§ Source material:
____

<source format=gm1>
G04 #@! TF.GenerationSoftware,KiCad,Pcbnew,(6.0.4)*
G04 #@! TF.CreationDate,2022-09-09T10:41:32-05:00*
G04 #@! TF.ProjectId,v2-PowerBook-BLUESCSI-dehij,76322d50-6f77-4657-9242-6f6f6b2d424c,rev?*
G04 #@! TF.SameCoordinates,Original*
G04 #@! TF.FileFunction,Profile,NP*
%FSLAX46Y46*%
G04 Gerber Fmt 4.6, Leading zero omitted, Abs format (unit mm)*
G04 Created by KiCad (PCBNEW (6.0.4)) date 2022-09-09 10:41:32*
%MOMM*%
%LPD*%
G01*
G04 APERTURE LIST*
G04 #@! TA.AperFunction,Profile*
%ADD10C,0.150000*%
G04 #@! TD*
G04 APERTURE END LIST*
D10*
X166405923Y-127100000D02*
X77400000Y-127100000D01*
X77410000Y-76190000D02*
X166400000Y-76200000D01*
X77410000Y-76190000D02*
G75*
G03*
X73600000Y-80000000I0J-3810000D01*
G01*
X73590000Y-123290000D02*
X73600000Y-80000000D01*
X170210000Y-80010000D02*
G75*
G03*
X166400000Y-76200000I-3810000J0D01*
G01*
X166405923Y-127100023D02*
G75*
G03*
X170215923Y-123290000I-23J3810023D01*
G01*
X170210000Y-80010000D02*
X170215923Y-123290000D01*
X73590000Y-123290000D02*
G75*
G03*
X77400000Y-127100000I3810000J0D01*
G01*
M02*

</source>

____

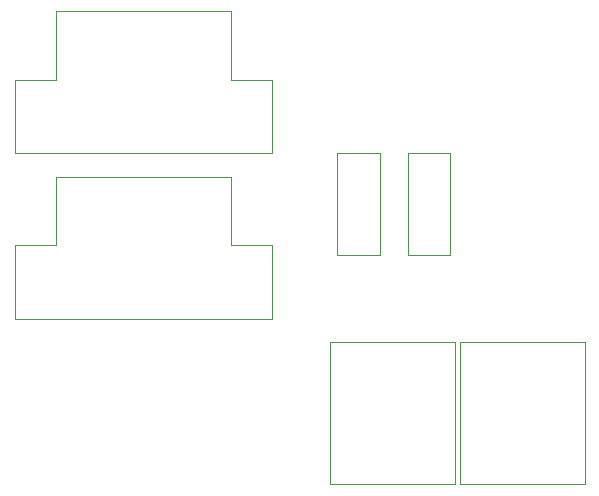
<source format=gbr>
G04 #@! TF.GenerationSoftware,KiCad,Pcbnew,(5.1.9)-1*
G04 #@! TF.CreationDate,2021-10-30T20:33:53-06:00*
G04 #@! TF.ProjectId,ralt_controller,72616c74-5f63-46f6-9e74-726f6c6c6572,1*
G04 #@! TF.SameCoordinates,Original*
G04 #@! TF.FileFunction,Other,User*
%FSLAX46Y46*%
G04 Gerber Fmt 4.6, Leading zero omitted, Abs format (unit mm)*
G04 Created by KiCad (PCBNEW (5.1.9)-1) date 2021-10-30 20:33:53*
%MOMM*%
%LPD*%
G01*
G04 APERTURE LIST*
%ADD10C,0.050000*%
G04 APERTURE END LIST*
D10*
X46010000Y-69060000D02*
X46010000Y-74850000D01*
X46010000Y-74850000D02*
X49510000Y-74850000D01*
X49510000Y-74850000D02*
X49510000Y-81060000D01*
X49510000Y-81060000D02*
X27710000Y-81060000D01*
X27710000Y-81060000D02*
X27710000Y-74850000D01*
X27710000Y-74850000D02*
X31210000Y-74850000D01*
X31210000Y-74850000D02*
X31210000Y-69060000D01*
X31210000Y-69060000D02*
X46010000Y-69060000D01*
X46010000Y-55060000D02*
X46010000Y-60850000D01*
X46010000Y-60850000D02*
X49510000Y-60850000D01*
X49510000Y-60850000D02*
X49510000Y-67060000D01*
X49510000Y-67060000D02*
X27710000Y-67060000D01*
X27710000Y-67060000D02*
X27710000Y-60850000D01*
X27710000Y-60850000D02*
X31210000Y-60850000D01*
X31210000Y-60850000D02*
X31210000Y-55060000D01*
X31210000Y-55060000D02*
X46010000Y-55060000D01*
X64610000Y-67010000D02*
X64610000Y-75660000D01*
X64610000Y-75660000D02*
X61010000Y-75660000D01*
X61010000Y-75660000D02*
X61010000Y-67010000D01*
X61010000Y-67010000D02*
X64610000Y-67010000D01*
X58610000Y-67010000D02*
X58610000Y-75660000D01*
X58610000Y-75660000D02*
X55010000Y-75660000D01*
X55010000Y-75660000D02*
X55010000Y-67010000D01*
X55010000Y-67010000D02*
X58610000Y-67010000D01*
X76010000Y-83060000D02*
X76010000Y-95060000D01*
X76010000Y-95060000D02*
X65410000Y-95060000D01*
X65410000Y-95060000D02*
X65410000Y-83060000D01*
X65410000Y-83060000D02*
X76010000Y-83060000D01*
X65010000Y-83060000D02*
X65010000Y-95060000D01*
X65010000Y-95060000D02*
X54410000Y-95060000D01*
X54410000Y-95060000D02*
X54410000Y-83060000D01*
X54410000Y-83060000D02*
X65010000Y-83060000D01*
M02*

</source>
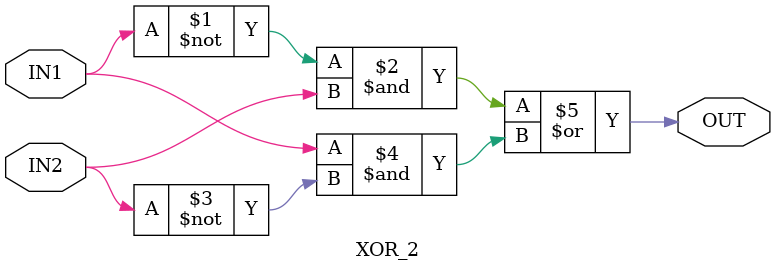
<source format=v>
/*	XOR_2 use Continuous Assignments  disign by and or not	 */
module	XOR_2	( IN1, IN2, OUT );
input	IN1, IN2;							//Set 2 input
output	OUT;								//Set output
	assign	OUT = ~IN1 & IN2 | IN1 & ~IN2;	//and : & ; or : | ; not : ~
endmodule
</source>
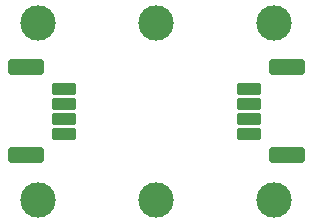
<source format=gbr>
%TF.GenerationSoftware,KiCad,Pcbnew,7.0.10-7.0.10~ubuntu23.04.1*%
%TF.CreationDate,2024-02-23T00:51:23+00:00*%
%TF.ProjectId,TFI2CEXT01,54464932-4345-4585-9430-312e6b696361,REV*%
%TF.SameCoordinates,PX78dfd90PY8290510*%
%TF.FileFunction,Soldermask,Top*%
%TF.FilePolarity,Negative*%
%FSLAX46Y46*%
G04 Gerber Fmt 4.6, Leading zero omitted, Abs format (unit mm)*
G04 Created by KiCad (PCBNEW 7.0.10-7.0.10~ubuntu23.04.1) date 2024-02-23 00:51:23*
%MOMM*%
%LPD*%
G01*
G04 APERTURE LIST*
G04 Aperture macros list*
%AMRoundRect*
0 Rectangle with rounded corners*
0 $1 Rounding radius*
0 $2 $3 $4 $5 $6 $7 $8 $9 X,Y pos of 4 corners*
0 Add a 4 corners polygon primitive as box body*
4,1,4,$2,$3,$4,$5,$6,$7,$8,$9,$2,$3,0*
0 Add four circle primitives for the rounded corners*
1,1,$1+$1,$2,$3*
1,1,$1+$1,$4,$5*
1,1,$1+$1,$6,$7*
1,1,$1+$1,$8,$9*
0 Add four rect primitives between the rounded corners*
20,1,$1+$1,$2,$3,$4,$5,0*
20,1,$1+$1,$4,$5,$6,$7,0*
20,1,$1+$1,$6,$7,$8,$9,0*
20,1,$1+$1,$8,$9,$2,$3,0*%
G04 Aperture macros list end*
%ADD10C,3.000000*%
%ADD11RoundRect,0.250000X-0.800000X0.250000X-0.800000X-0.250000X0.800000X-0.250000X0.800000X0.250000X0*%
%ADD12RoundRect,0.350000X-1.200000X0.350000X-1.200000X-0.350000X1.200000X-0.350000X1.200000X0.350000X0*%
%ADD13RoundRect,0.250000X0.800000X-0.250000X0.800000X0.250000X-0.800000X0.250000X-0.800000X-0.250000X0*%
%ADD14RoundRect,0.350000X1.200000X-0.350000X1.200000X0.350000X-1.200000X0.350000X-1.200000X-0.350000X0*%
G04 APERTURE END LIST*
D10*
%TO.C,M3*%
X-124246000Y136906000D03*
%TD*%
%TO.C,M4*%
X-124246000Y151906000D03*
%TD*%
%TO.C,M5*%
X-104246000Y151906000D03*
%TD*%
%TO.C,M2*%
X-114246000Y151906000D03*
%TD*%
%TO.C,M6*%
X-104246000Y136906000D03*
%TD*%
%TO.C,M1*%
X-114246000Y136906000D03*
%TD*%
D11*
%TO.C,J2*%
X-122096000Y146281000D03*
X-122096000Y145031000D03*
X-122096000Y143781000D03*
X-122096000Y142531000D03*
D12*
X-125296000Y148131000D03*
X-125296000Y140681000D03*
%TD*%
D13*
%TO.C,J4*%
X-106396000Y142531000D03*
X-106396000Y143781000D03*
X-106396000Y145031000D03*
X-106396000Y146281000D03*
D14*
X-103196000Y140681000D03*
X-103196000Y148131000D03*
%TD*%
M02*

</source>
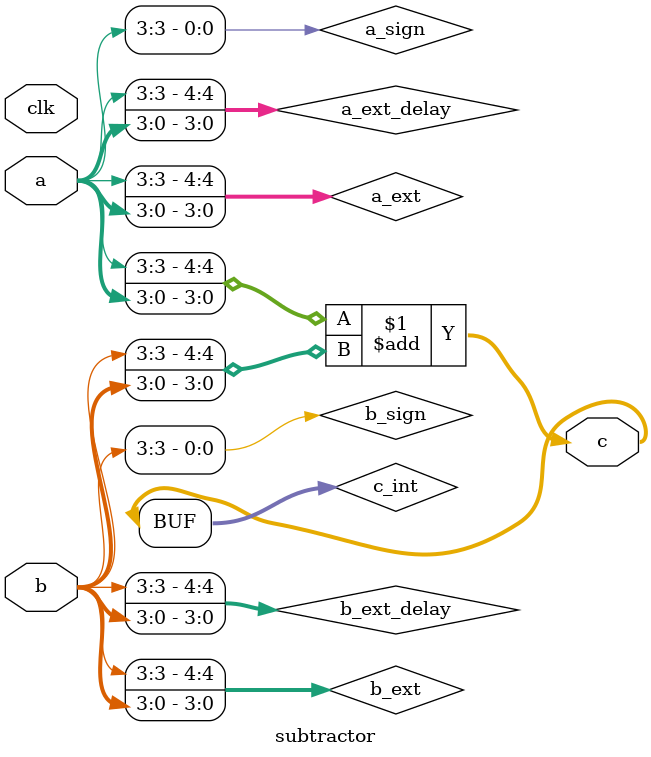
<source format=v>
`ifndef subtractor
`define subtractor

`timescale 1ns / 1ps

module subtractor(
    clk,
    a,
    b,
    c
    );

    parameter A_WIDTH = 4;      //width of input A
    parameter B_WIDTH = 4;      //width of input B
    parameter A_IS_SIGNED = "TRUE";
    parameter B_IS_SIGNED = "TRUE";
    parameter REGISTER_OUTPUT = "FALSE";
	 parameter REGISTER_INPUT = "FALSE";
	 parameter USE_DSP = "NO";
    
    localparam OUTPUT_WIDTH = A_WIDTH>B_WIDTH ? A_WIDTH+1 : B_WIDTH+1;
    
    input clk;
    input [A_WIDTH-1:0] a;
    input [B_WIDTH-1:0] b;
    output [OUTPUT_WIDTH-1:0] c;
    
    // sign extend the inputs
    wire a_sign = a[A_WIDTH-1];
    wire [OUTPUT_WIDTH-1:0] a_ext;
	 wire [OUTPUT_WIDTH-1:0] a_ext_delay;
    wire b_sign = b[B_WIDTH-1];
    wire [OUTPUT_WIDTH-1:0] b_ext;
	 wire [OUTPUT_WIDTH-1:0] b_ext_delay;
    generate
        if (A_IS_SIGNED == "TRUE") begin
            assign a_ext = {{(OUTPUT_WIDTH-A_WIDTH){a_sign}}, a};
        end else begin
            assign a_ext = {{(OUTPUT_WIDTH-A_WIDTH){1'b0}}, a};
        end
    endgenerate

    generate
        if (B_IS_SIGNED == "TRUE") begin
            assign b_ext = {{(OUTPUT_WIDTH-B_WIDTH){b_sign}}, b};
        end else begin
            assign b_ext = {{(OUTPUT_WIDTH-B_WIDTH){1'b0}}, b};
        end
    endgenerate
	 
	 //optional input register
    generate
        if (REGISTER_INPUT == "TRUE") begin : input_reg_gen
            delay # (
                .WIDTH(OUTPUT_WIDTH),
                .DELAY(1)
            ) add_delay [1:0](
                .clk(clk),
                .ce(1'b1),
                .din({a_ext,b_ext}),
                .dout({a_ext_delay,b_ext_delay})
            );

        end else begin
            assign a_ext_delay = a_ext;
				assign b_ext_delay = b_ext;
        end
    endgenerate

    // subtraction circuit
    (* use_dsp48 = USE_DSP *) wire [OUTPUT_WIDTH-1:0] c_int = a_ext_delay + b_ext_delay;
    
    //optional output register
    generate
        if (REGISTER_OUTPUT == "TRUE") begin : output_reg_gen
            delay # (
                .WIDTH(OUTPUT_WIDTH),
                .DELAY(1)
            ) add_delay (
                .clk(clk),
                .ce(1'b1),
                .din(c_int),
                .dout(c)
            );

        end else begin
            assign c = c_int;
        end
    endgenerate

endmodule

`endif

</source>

____

§ How to complete this task:
Starting at the line that has "G04 Aperture macros list*" and ending at the line that has "X-106396000Y145031000D03*", please write out the lines above exactly, leaving out all others.

§ Finished exercise:
G04 Aperture macros list*
%AMRoundRect*
0 Rectangle with rounded corners*
0 $1 Rounding radius*
0 $2 $3 $4 $5 $6 $7 $8 $9 X,Y pos of 4 corners*
0 Add a 4 corners polygon primitive as box body*
4,1,4,$2,$3,$4,$5,$6,$7,$8,$9,$2,$3,0*
0 Add four circle primitives for the rounded corners*
1,1,$1+$1,$2,$3*
1,1,$1+$1,$4,$5*
1,1,$1+$1,$6,$7*
1,1,$1+$1,$8,$9*
0 Add four rect primitives between the rounded corners*
20,1,$1+$1,$2,$3,$4,$5,0*
20,1,$1+$1,$4,$5,$6,$7,0*
20,1,$1+$1,$6,$7,$8,$9,0*
20,1,$1+$1,$8,$9,$2,$3,0*%
G04 Aperture macros list end*
%ADD10C,3.000000*%
%ADD11RoundRect,0.250000X-0.800000X0.250000X-0.800000X-0.250000X0.800000X-0.250000X0.800000X0.250000X0*%
%ADD12RoundRect,0.350000X-1.200000X0.350000X-1.200000X-0.350000X1.200000X-0.350000X1.200000X0.350000X0*%
%ADD13RoundRect,0.250000X0.800000X-0.250000X0.800000X0.250000X-0.800000X0.250000X-0.800000X-0.250000X0*%
%ADD14RoundRect,0.350000X1.200000X-0.350000X1.200000X0.350000X-1.200000X0.350000X-1.200000X-0.350000X0*%
G04 APERTURE END LIST*
D10*
%TO.C,M3*%
X-124246000Y136906000D03*
%TD*%
%TO.C,M4*%
X-124246000Y151906000D03*
%TD*%
%TO.C,M5*%
X-104246000Y151906000D03*
%TD*%
%TO.C,M2*%
X-114246000Y151906000D03*
%TD*%
%TO.C,M6*%
X-104246000Y136906000D03*
%TD*%
%TO.C,M1*%
X-114246000Y136906000D03*
%TD*%
D11*
%TO.C,J2*%
X-122096000Y146281000D03*
X-122096000Y145031000D03*
X-122096000Y143781000D03*
X-122096000Y142531000D03*
D12*
X-125296000Y148131000D03*
X-125296000Y140681000D03*
%TD*%
D13*
%TO.C,J4*%
X-106396000Y142531000D03*
X-106396000Y143781000D03*
X-106396000Y145031000D03*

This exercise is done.